Wherever the listing holds a picture, leave it out, and copy the remainder exactly.

Segment Open

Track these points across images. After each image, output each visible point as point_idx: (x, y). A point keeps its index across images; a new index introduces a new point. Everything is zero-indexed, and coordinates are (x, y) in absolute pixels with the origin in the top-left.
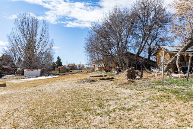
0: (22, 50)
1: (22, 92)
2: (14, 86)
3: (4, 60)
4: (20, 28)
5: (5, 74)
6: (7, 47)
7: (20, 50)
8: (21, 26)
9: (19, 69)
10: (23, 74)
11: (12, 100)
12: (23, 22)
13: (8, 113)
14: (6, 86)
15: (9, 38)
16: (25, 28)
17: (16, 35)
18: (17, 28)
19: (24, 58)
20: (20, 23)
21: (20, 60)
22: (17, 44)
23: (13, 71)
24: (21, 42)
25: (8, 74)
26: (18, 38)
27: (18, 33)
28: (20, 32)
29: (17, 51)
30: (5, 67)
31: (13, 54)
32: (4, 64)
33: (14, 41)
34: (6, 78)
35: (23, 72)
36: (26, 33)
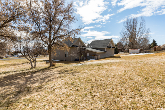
0: (127, 39)
1: (130, 61)
2: (125, 58)
3: (119, 45)
4: (126, 27)
5: (119, 52)
6: (120, 38)
7: (126, 39)
8: (127, 26)
9: (126, 49)
10: (128, 52)
11: (125, 65)
12: (128, 23)
13: (125, 71)
14: (120, 58)
15: (121, 34)
16: (129, 26)
17: (124, 31)
18: (125, 27)
19: (129, 43)
20: (126, 24)
21: (126, 44)
22: (125, 36)
23: (123, 50)
24: (127, 34)
25: (121, 52)
26: (125, 33)
27: (125, 30)
28: (126, 29)
29: (125, 39)
30: (119, 49)
31: (123, 42)
32: (119, 47)
33: (123, 35)
34: (120, 54)
35: (129, 51)
36: (129, 29)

Segment Closed

▶ **Reply to the task**:
Track these points across images. After each image, output each visible point as point_idx: (x, y). A point keeps its index across images; a new index introduces a new point. Everything is zero-indexed, and coordinates are (x, y) in absolute pixels with the origin in the top-left.
0: (22, 50)
1: (22, 92)
2: (14, 86)
3: (4, 60)
4: (20, 28)
5: (5, 74)
6: (7, 47)
7: (20, 50)
8: (21, 26)
9: (19, 69)
10: (23, 74)
11: (12, 100)
12: (23, 22)
13: (8, 113)
14: (6, 86)
15: (9, 38)
16: (25, 28)
17: (16, 35)
18: (17, 28)
19: (24, 58)
20: (20, 23)
21: (20, 60)
22: (17, 44)
23: (13, 71)
24: (21, 42)
25: (8, 74)
26: (18, 38)
27: (18, 33)
28: (20, 32)
29: (17, 51)
30: (5, 67)
31: (13, 54)
32: (4, 64)
33: (14, 41)
34: (6, 78)
35: (23, 72)
36: (26, 33)
0: (127, 39)
1: (130, 61)
2: (125, 58)
3: (119, 45)
4: (126, 27)
5: (119, 52)
6: (120, 38)
7: (126, 39)
8: (127, 26)
9: (126, 49)
10: (128, 52)
11: (125, 65)
12: (128, 23)
13: (125, 71)
14: (120, 58)
15: (121, 34)
16: (129, 26)
17: (124, 31)
18: (125, 27)
19: (129, 43)
20: (126, 24)
21: (126, 44)
22: (125, 36)
23: (123, 50)
24: (127, 34)
25: (121, 52)
26: (125, 33)
27: (125, 30)
28: (126, 29)
29: (125, 39)
30: (119, 49)
31: (123, 42)
32: (119, 47)
33: (123, 35)
34: (120, 54)
35: (129, 51)
36: (129, 29)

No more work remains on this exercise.